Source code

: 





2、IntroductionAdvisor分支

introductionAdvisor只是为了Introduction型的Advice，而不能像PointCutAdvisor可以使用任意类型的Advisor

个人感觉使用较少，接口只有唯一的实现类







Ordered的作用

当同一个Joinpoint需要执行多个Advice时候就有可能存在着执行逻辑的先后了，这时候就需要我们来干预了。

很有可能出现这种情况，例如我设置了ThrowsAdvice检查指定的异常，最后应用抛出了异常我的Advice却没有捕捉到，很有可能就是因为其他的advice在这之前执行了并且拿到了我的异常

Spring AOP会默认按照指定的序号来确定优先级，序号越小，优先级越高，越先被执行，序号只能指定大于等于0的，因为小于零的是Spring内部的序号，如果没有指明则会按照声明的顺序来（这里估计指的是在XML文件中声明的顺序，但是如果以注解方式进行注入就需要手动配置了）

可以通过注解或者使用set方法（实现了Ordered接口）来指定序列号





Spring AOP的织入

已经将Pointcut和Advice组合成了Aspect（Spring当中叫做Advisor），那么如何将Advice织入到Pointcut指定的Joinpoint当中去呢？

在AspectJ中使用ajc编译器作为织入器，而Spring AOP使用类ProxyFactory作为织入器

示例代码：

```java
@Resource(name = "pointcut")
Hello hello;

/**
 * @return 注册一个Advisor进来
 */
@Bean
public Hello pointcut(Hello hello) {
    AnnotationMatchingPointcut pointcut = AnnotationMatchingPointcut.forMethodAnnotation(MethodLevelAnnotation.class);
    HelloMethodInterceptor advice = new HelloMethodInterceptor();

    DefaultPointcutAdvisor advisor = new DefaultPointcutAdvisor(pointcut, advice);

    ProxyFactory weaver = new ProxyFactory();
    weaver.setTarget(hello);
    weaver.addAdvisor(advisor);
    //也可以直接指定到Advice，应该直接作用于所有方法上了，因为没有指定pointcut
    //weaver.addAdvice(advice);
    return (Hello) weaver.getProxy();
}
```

········

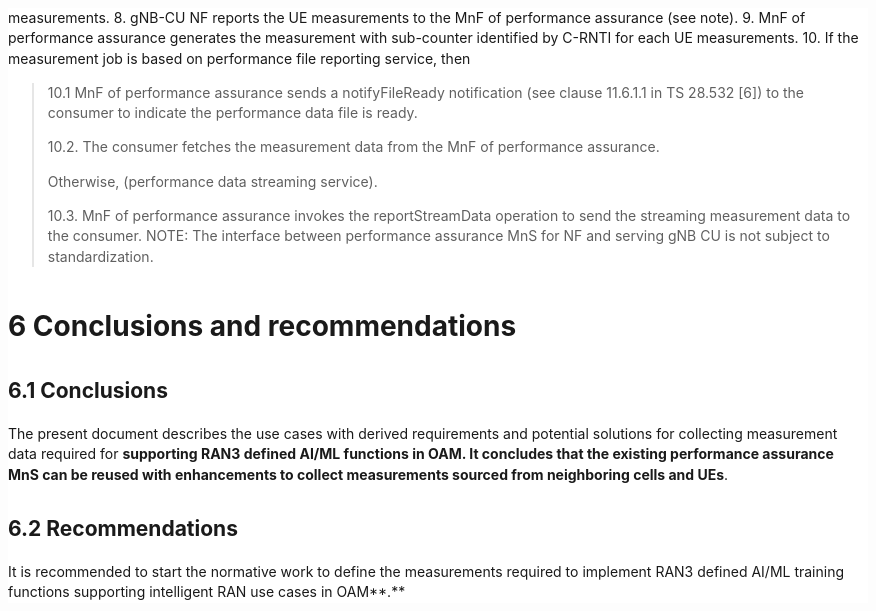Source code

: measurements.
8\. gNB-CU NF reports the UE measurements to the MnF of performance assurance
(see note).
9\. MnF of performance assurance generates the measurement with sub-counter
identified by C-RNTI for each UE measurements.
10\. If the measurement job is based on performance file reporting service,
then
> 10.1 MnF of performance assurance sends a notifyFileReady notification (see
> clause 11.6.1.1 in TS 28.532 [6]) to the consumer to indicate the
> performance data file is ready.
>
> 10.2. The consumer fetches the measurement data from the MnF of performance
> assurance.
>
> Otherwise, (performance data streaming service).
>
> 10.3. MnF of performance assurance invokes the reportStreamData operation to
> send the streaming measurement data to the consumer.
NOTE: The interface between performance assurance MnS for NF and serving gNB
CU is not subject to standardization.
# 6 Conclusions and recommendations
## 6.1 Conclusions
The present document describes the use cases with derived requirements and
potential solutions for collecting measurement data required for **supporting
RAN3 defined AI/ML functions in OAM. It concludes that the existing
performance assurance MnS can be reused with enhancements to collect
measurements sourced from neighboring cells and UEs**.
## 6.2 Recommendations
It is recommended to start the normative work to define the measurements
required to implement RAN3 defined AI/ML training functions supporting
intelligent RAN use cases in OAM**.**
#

········

[WORK ITEM]:
Respond with only the number of lines in the records that include the word "functions".

[PROBLEM SOLUTION]:
2